Its amazing finding your purpose in life, or at least realize the stuff that brings you the outer most happiness. I didn’t realize till a few months ago which was the thing that tickle me in that way, and the process was so subtile that I didn’t even noticed it.  You can call it a purpose, a calling, a thing, but it has brought me joy this past years in a way I cannot even describe, but I’ll sure as hell try.

I’ll start to call myself a Collateral Beauty hunter!

I was talking to Phillip about this just a few hours ago. -Have you ever found yourself in front of something or someone that’s so overwhelmingly beautiful that you just cry?- I have found myself craving for this moments, hunting them down and finding them in the simplest of things.

Climbing a mounting and with that sense of accomplishment along with a beautiful scenery makes the perfect Collateral Beauty moment.

I’ve had a few of this moments in my life but definitely 2017 was FILLED with them and I’m so grateful for the people, pets, places that took part of it!

It was a hard year but along with it I found myself been more grateful for the things I lost that were a burden for my personal growth, no attachment just let go with a big thank you.
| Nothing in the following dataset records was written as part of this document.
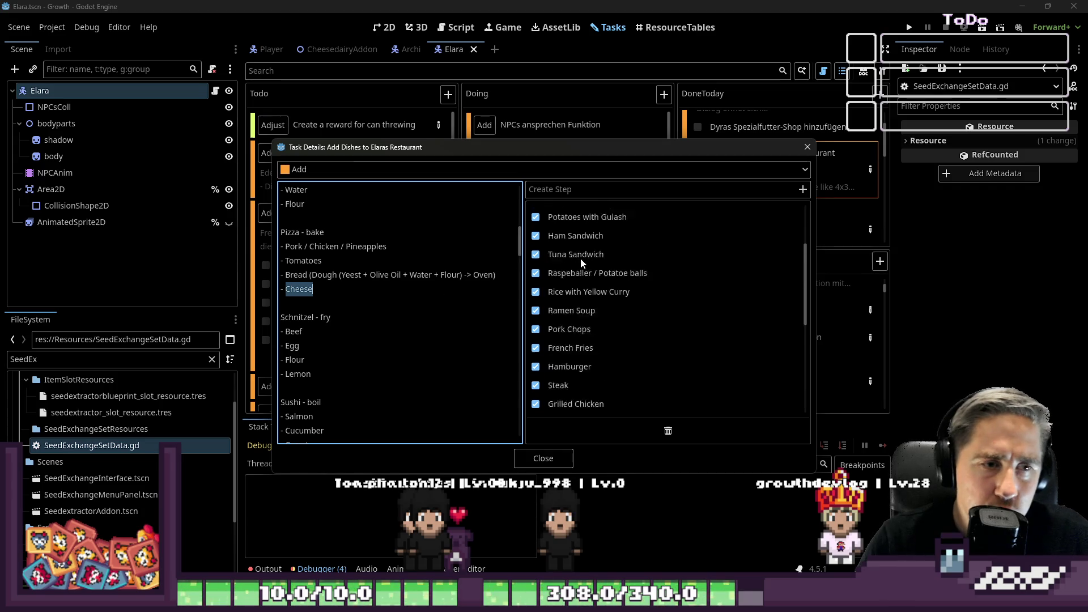
mouse_move(330, 285)
mouse_down()
mouse_move(306, 232)
mouse_move(282, 246)
mouse_up()
scroll(600, 246, down, 4)
scroll(600, 246, down, 3)
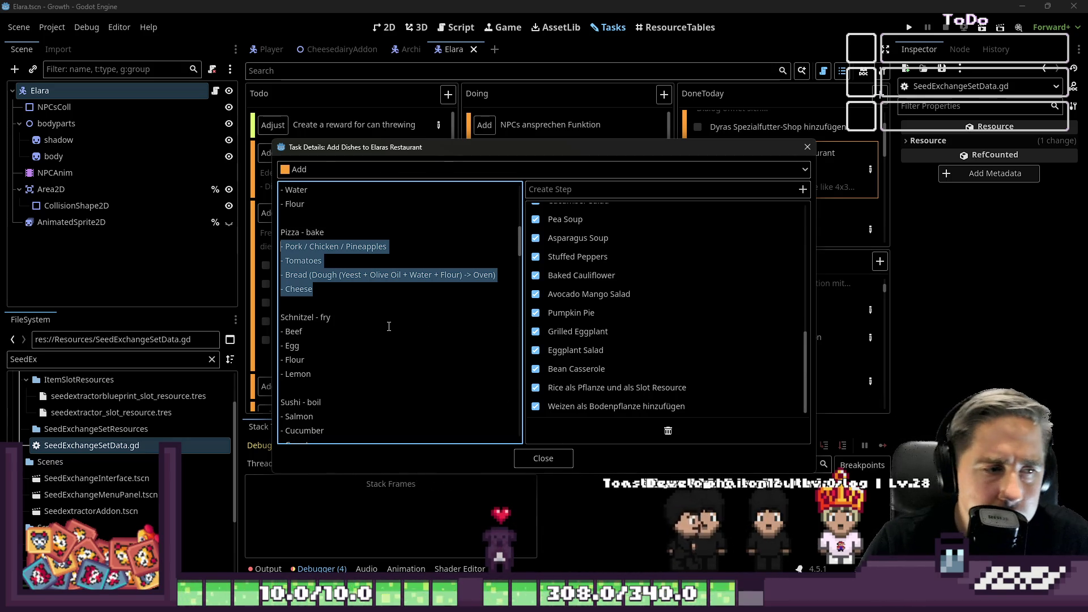
scroll(499, 397, down, 3)
click(543, 458)
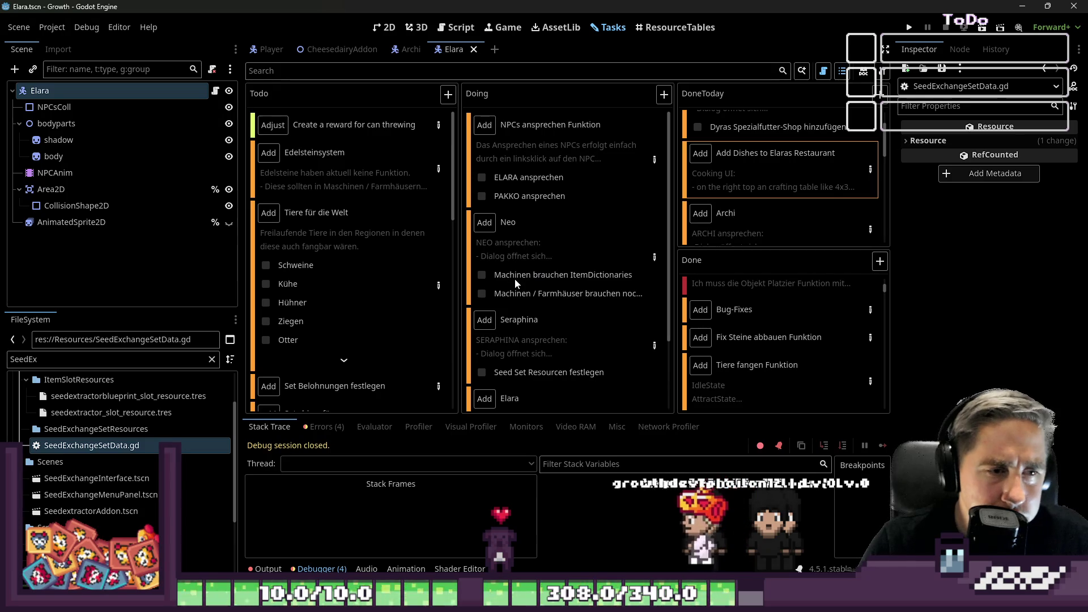
scroll(516, 278, down, 3)
scroll(340, 276, down, 4)
scroll(340, 277, up, 3)
scroll(340, 271, down, 15)
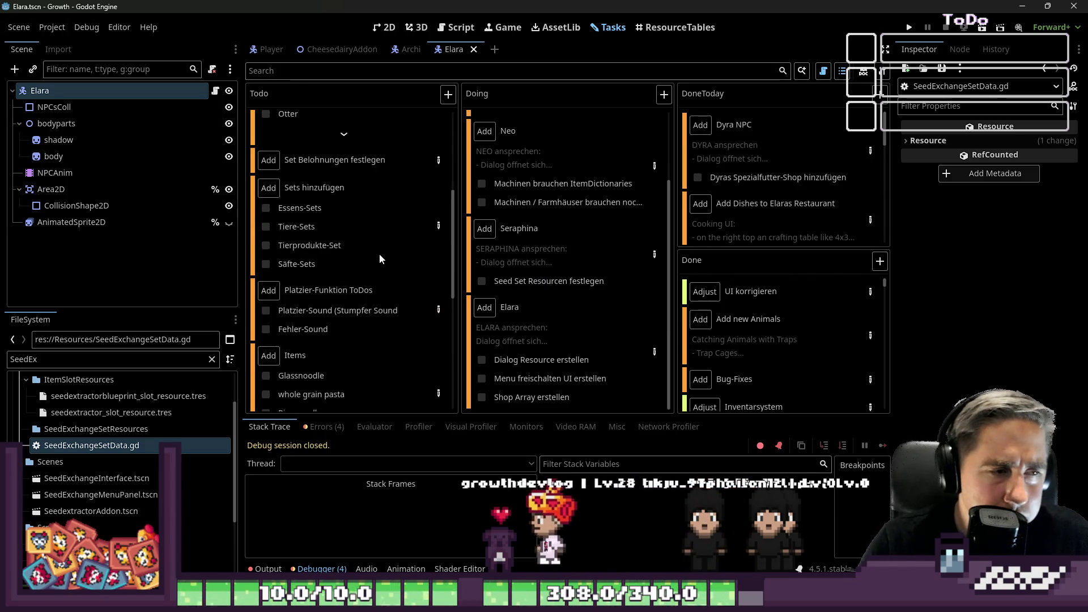
scroll(355, 329, up, 15)
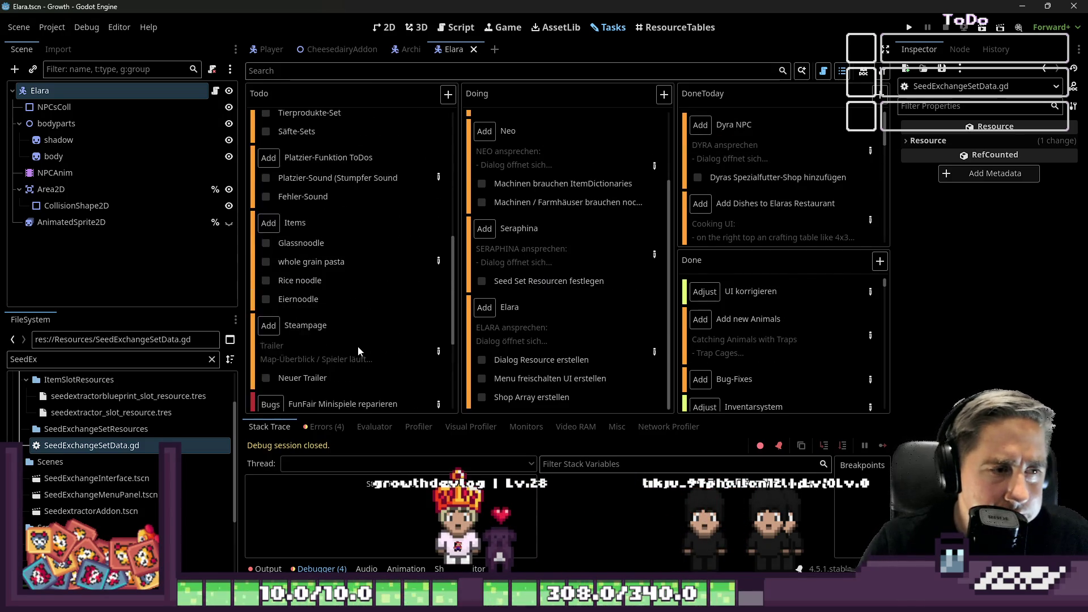
scroll(549, 280, up, 2)
scroll(550, 280, up, 1)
Also with such a hard time in our country I couldn’t be more bless to have the friends and family I have, and the many more I’ve made in such though times. There’s Collateral Beauty in that too. I cannot deny that the simplest of things become so damn important after a difficult time like the one we had this last September. Life is such a precious, wonderful, and rare thing. I’m just amazingly surprised I never saw it with the eyes I see it today. Can it be I’m finally becoming the person I always dream out to be? Or am I just getting old and going trough a midlife crisis?  Anyway… the best is yet to come. Happy 2018!